Nearly Half Of UK Organisations Suffer Multiple Breaches

New research has highlighted a number of worrying trends and developments in the cybersecurity space for UK organisations.

It comes in a new report from application security testing specialist Checkmarx, which uncovered a number of alarming trends in cyber breaches, supply chain attacks and security confidence.

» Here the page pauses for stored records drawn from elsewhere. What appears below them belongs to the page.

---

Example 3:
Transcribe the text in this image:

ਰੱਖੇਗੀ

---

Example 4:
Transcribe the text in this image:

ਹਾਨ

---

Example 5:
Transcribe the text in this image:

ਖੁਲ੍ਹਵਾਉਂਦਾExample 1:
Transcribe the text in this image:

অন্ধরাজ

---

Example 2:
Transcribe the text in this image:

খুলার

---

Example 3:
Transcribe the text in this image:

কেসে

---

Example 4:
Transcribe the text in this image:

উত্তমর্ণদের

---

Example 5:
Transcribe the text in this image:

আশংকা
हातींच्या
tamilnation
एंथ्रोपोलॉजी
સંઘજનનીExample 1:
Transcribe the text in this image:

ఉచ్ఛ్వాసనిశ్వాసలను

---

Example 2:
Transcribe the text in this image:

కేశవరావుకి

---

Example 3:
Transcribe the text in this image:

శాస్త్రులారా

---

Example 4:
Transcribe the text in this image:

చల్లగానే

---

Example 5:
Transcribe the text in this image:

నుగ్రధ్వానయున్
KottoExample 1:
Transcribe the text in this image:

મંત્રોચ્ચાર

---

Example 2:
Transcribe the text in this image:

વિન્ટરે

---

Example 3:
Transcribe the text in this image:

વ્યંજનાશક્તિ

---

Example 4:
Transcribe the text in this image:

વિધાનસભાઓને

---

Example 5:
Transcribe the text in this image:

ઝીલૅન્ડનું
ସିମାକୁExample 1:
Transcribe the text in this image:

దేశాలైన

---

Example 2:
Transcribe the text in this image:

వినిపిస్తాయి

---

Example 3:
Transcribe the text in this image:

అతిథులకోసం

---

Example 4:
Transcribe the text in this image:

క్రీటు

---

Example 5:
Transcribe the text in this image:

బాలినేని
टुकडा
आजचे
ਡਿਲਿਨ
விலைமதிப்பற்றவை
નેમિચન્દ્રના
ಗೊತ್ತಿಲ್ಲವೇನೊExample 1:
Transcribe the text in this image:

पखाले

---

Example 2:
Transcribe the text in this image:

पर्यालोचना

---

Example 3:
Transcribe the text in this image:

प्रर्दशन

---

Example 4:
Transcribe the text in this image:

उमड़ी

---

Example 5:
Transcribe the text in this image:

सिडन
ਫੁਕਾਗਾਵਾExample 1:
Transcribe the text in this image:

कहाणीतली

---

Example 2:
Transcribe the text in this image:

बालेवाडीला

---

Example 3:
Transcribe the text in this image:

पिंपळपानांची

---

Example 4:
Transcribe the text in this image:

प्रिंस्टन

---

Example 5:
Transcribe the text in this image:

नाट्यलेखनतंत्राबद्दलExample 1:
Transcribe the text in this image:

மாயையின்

It comes after Vodafone today said it was examining reports that 200GB of data, including source code data is being touted for released by a hacker group.

Multiple breaches

The Checkmarx report meanwhile, entitled “AppSec: The View from Security and Software Development Experts” found that 45 percent of UK respondents in firms with more than 1,000 staff, have been breached twice in the last 12 months as a direct result of a vulnerable application.

Indeed, 22 percent of respondents said they had been breached three times.

And the survey made it clear that internal security teams are being held responsible, with organisations not adverse to penalising those deemed responsible for protection against security breaches.

A third (34 percent) of UK organisations who had experienced a security breach relating to an application in the year preceding the survey, have laid off staff seen as bearing responsibility.

The research, carried out last year, gathered combined responses from 1,524 application security (AppSec) managers and software developers across the US, UK, France, and other countries.

The survey also looked at what led to these breaches, with 43 percent of respondents stating they suffered a software supply chain attack, an attack vector proving to be a popular option among malicious threat actors.

The Checkmarx report also found other factors which contributed to breaches include cloud application misconfigurations (40 percent), malicious third-party packages or components (39 percent), and known, but unpatched, vulnerabilities (38 percent).

The report also found that breaches delivered a number of outcomes, with respondents reporting these to be theft or loss of customer data (40 percent), loss of customers (39 percent), decline in customer trust (34 percent), intellectual property theft or loss (33 percent), and loss of revenue (32 percent).

NCSC warnings

The Checkmarx report and its findings comes after the UK’s cyber guardian, namely GCHQ’s National Cyber Security Centre (NCSC) has issued multiple warnings to UK organisations to shore up their cyber defences.

This has been echoed by UK allies, and comes amid a worsening geopolitical situation in Ukraine after Russia’s invasion.

That said, security experts and observers have expressed surprise that the conflict has not involved great numbers of cyberattacks.